MS knows this as a "USN rollback condition" and talks about it endlessly here

So what was the fix?
Well the VM did have some FSMOs roles, so after "Seizing the roles" ran this command on the DC I was getting the above eventids on:

repadmin /options DC_Name -disable_inbound_repl -disable_outbound_repl


then ran dcpromo (to demote the controller) rebooted and ran dcpromo again (to promote the controller)and all was back to normal.

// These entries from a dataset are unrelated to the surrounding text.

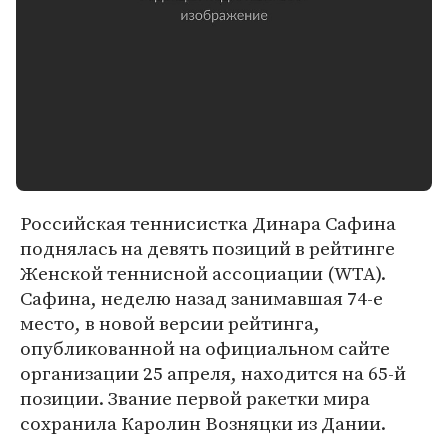
Российская теннисистка Динара Сафина
поднялась на девять позиций в рейтинге
Женской теннисной ассоциации (WTA).
Сафина, неделю назад занимавшая 74-е
место, в новой версии рейтинга,
опубликованной на официальном сайте
организации 25 апреля, находится на 65-й
позиции. Звание первой ракетки мира
сохранила Каролин Возняцки из Дании.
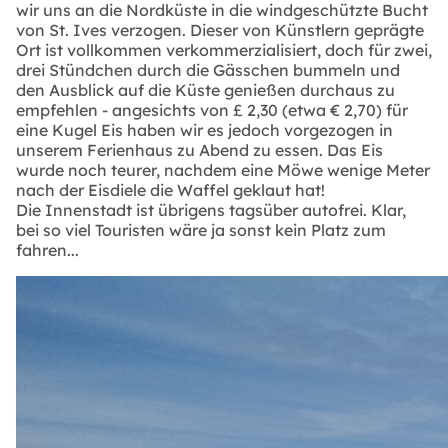
wir uns an die Nordküste in die windgeschützte Bucht
von St. Ives verzogen. Dieser von Künstlern geprägte
Ort ist vollkommen verkommerzialisiert, doch für zwei,
drei Stündchen durch die Gässchen bummeln und
den Ausblick auf die Küste genießen durchaus zu
empfehlen - angesichts von £ 2,30 (etwa € 2,70) für
eine Kugel Eis haben wir es jedoch vorgezogen in
unserem Ferienhaus zu Abend zu essen. Das Eis
wurde noch teurer, nachdem eine Möwe wenige Meter
nach der Eisdiele die Waffel geklaut hat!
Die Innenstadt ist übrigens tagsüber autofrei. Klar,
bei so viel Touristen wäre ja sonst kein Platz zum
fahren...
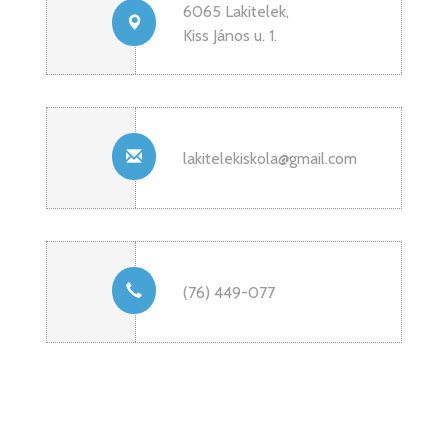
6065 Lakitelek,
Kiss János u. 1.
lakitelekiskola@gmail.com
(76) 449-077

Although this issue was not directly related to vmware (could of just as easily happened with SAN snapshots or norton ghost) it is something to look out for when snapshoting/cloning and troubleshooting VM issues where the VM is looking after a tier 2 distributed app.

3 comments:

Ade said...

Now this is a VERY interesting post and I think very useful as well

Thanks for taking the time to pass this on

I see you are a Vyatta fan too - nice!

Roggy said...

Thanks for the feedback Ade, glad you found it useful.

Unknown said...

This can happen anywhere especially if you have many admins in the kitchen. My best practice when setting up ESX/vsphere VirtualCeneter/ vcenter when domain controllers is involved. Is to create a role with no snapshot functions but allow everything else. vCenter instructions - Click Home > Roles > Right click Add > Name it no-snapshot > Highlight All privileges > Then scroll down and uncheck State under Virtual Machine. Then assign that role to a virtual DC on the permissions tab of the VM. Like Roggy said this can still happen with a SNAP lun but IMO very unlikely.